KANSAS CITY, Mo. -- The three wins to start the season were nice, a little confidence boost for when the schedule got a little tougher.
Beating Florida? That gives Syracuse a good indication of where it really stands.
"It was a big statement game coming against a ranked team," Flynn said. "We came out with a big 'W' on the road."
Syracuse (4-0) opened the season with easy wins over Le Moyne, Richmond and Oakland, shooting over 50 percent while scoring over 82 points a game. The Orange had similar success against a much more formidable opponent, picking apart Florida's zone with dribble drives and spot-up shooting from the perimeter.
Syracuse shot 51 percent from the field and had 19 assists on 31 field goals, taking control with a big run early in the second half. Andy Rautins hit five 3-pointers and had 15 points -- all in the first half -- Arinze Onuaku added 13 points and 12 rebounds, and Kris Joseph had 10 points for the Orange.
Syracuse will face Kansas (No. 23 ESPN/USA Today, No. 22 AP), a 73-54 winner over Washington, on Tuesday night in the championship game of a tournament that features four of the last six NCAA champions.
"An early season game, both teams are to make some mistakes," said Syracuse coach Jim Boeheim, who won his 775th career game. "I thought we make some crazy unforced errors, but we made good plays when we had to."
The Gators made defense a priority in the offseason after finishing near the bottom of the Southeastern Conference in several categories.
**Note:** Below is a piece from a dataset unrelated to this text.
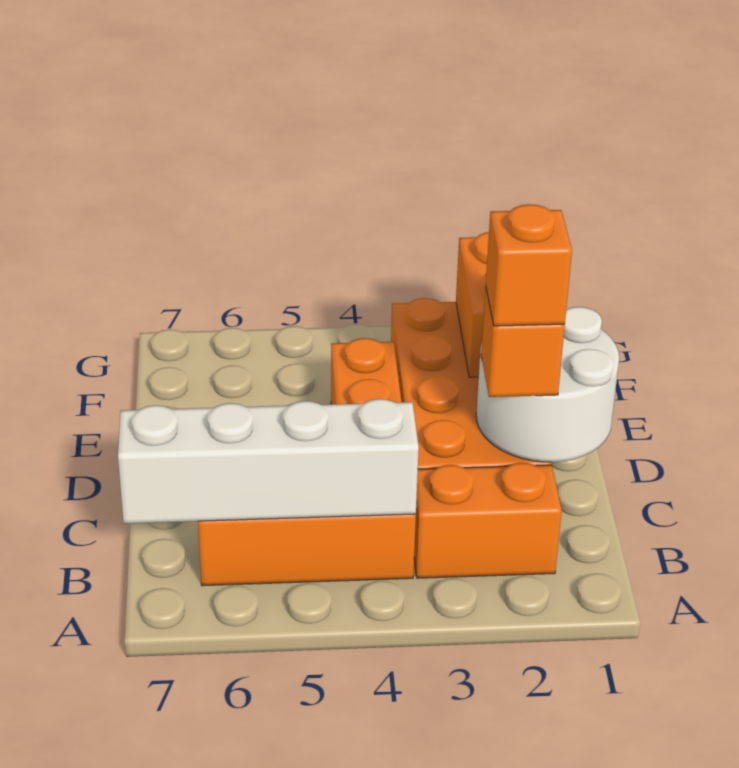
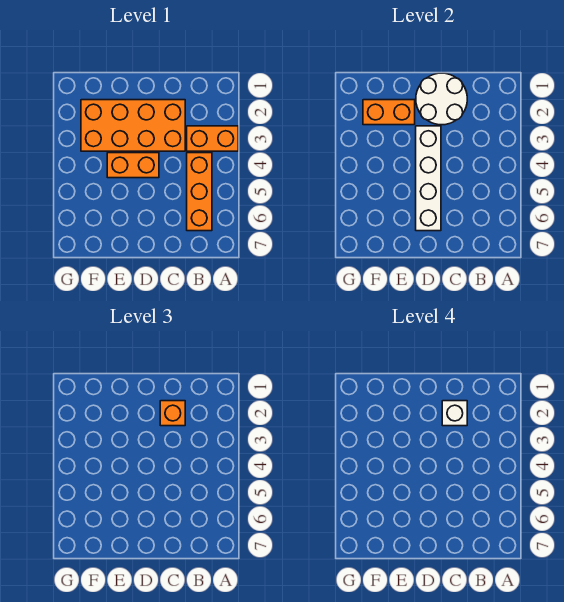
orange brick B2:B3 level 1 -> orange brick A3:B3 level 1
white brick B4:B7 level 2 -> white brick D3:D6 level 2
orange brick C2 level 4 -> white brick C2 level 4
Florida defended well in its first three games this season, forcing 23 turnovers a game, holding each opponent under 60 points.
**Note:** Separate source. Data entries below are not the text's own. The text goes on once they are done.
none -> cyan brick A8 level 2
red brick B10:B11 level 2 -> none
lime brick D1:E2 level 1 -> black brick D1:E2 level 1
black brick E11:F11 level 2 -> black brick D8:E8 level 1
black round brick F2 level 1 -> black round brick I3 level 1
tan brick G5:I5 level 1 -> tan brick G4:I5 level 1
But after beating up on Toledo, Bradley and Southern Utah, the Gators had a little more trouble with the bigger, faster Orange.
Syracuse repeatedly beat Florida off the dribble, penetrating the lane for easy lay-ups or kickouts to shooters at the 3-point line. After using defense to get away with a poor shooting night against Southern Utah, the Gators couldn't find a way to stop Syracuse."
"We scored 64 points against Southern Utah, but we held them to 50," Florida coach Billy Donovan said. "I know Southern Utah talent level isn't at where Syracuse is, but I think when you start to start playing the type of teams like Syracuse, it's very difficult to expect to try to win giving up 89 points."
The Orange had 11 assists on 16 field goals in the first half, more half of those coming on dribble penetrations by Harris, Flynn and Eric Devendorf.
Onuaku had a pair of dunks on drive-and-dishes and Joseph had a couple of easy baskets inside to help Syracuse take command early.
Rautins took it from there, doing most of his damage by spotting up along the arc.
Syracuse's best perimeter shooter had yet to find his stroke this season, scoring 20 total points on 6-of-24 shooting, including 4-for-20 on 3-pointers. He came out firing against Florida, hitting five 3-pointers in the first half despite Florida's coaches repeatedly yelling "shooter!" each time he touched the ball.
"I think it all started with Andy Rautins," Harris said. "He came out on fire."
Rautins couldn't keep it going in the second half, though, finishing 5-for-9 from the 3-point line.
It didn't matter the way the Orange were shooting.
Syracuse was 16-for-32 in the first half and even better in the second, using a 10-2 run early in the second half to go up 56-44. Florida made a few short runs, but couldn't get closer than four.
"We've been a team that even last year that when we're shooting the ball well, we're a really good team," Donovan said. "And tonight, I don't think it was a problem with the offense -- we scored 83 points and we shot 30 percent from the 3-point point line (7-for-23). It's giving up the 89 points."